"Alê, ontem foi punk!", disse-me Daniela. "Punk por quê, Dani?", questionei. "Foi muito duro ouvir da minha mãe que ela tentou me abortar de diversas formas. Não consegui dormir, perdi as forças e fiquei de cama até quase agora, antes de você aparecer", falou a Dani e continuou, com lágrimas nos olhos: "isso explica muitas coisas, sabe, as minhas tentativas de suicídio quando eu era bem pequena, minha dificuldade em me olhar no espelho e me sentir bonita, minha depressão.... Sinto que sou uma fracassada, que não sou boa o suficiente e não mereço viver." Fiquei sem palavras naquele instante e apenas disse: "Poxa, Dani, sinto muito por isso, imagino a sua dor. Sei que não existem palavras para descrever o que você está sentindo." Ela, sem dizer uma única palavra, apenas me abraçou e chorou como eu nunca havia visto antes. Tudo o que ela disse tocou profundamente em mim.

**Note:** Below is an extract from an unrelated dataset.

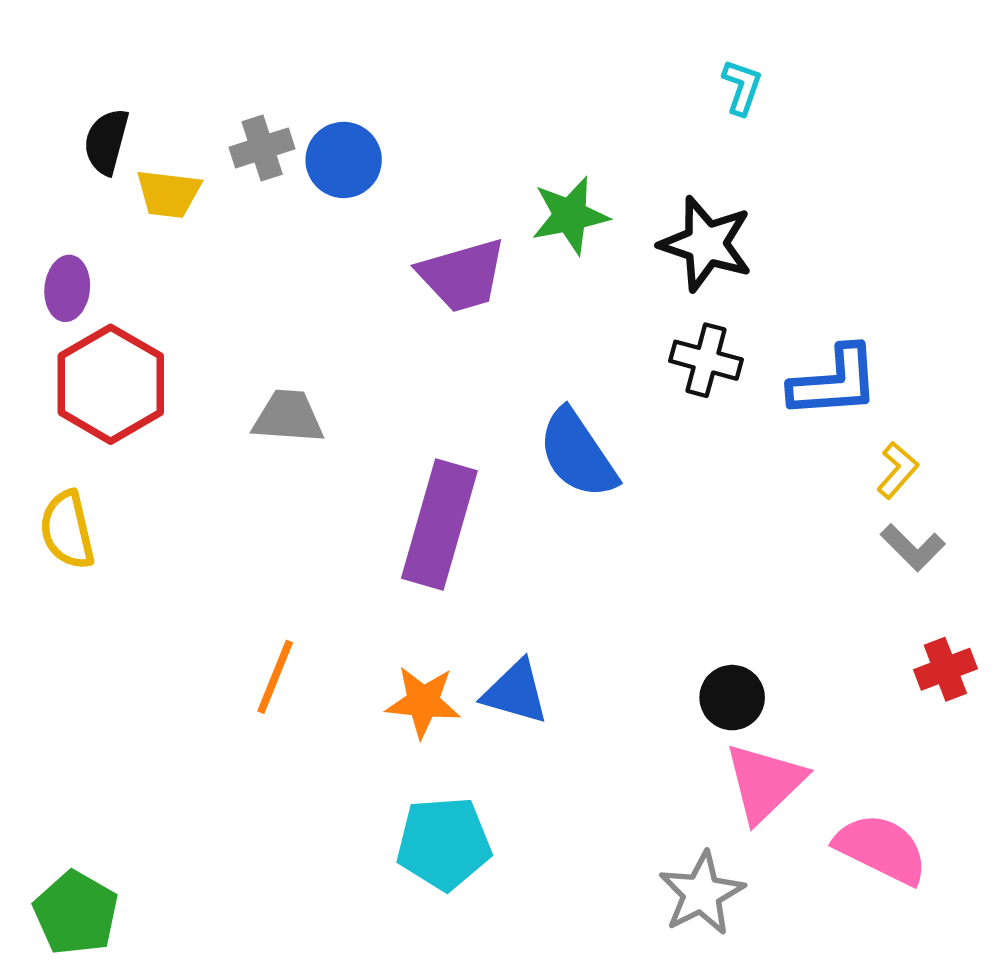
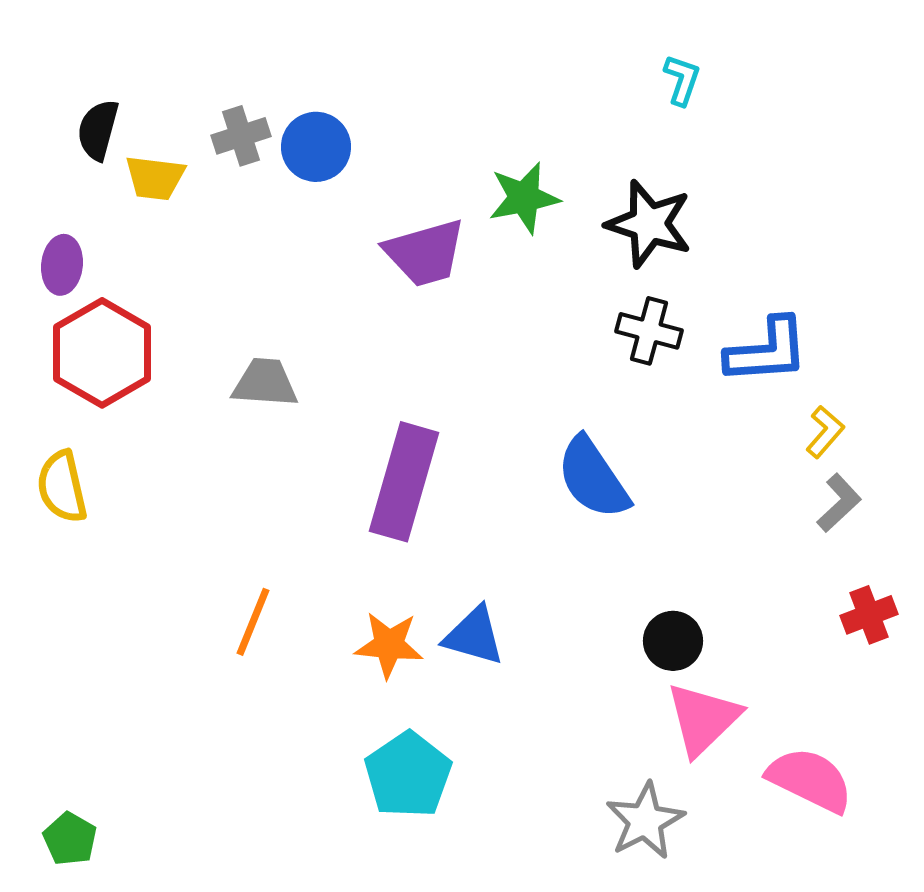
blue semicircle: (578, 454) -> (593, 478), moved
gray L-shape: (913, 547) -> (839, 503), turned -88
cyan pentagon: (444, 843) -> (408, 775), turned -30
green pentagon: (76, 913) -> (70, 839), size x0.7

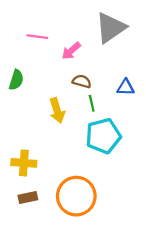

Saí de lá naquele dia refletindo sobre os motivos que nos fazem querer viver. Fiquei pensando nessa força interna que nos impulsiona a seguir em frente, a enfrentar desafios, sonhar, realizar coisas e buscar a felicidade. Noto que não apenas na Dani, mas também em outros amigos essa "vontade de viver" oscila bastante. Ora querem realizar muitas coisas, ora querem sumir e nunca terem existido. Mas, afinal, de onde essa vontade vem? Será que é algo que se conquista ao longo da vida ou algo que já está presente desde o início?
Ouvi através de alguns psicólogos e estudiosos que a vontade de viver tem ligações profundas com nossas experiências iniciais. Dizem que ela depende de como fomos acolhidos no mundo e, em grande parte, da alegria de viver que os nossos pais e cuidadores demonstraram no ambiente em que crescemos. Parece que, desde o momento em que nascemos, começamos a construir essa sensação de pertencimento e acolhimento no mundo que nos cerca. Sinto que a Dani colocou na cabeça — mesmo sem querer — que não tem o direito de ser feliz e realizar coisas, é como se ela não fosse bem-vinda no mundo.
Creio que no caso da Dani, a falta de acolhimento desde o início, combinada com a revelação chocante de que sua própria mãe tentou abortá-la de todo jeito — nem consigo pensar nisso —, lançou uma penumbra obscura sobre sua vontade de viver. É... não dá para imaginar a dor e o sofrimento que ela carrega há tanto tempo.
Hum... será possível recuperar, ou, sei lá, construir essa vontade de viver na Dani e noutras pessoas? Eu não sei, pois não estou dentro da pele delas, sentindo o que elas sentem; chego à conclusão de que não há uma resposta fácil para isso. De toda forma, quero que ela sinta que é bem-vinda neste mundo, que é especial para mim e, não só para mim, mas para inúmeras outras pessoas que se preocupam com ela. Farei o melhor que eu puder para que a Dani aproveite ao máximo a sua vida.
Fico pensando: não se sentir bem-vindo, ou parte da humanidade, deve ser um dos piores traumas que alguém pode carregar — me dá calafrios só de imaginar isso.